Today, with the kind of association that Bhembre is making with the RSS against the demands for the recognition of English as a state supported medium of instruction, you have younger Saraswat men who are effecting the strategy of the Brahmin double. Responding with horror to Bhembre’s suggestion, they point out that there are more Hindus than Catholics studying in diocesan schools that have switched from Konkani to English medium. What is interesting is that these arguments do not fracture the meaningless labels of “Christian community” and “Hindu community” invoked by Bhembre and others. This is not surprising given that this group is actively engaged in Hindu reform, a process which neuters dalit-bahujan assertions, and consolidates disparate caste groups into a single Hindu community usually under brahmin leadership or direction. Their rhetoric and activism is never really one of a radical rejection of caste hegemony, but of managing the anger against their caste group and its leadership of the political community Goa.

Another touchstone to use for evaluation would be their response to the demand that the Roman script be recognised on par with Nagari Konkani.
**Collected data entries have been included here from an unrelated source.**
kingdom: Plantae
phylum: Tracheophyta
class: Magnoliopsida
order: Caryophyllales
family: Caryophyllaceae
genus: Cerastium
These secular Saraswat will agree that there is a need for a more “bahujanised” Konkani, but will not budge when it comes to giving equal rights to the Roman script. Thus, what they are doing is trying to make Nagari Konkani, the vehicle of Saraswat hegemony in Goa, more palatable to the bahujans, even while they completely ignore the real issue of Romi Konkani.

It is important to underline that it is not my argument that these men are performing the strategy of the brahmin double deliberately. Very often our actions are determined not by our conscious selves but determined by the milieu in which we are raised. The response, therefore, is not to necessarily condemn these men. Our response ought to be to always be aware of the manner in which the social structure asserts itself, and thus question brahmin saviours, and make these saviours aware of the pernicious politics that they reproduce.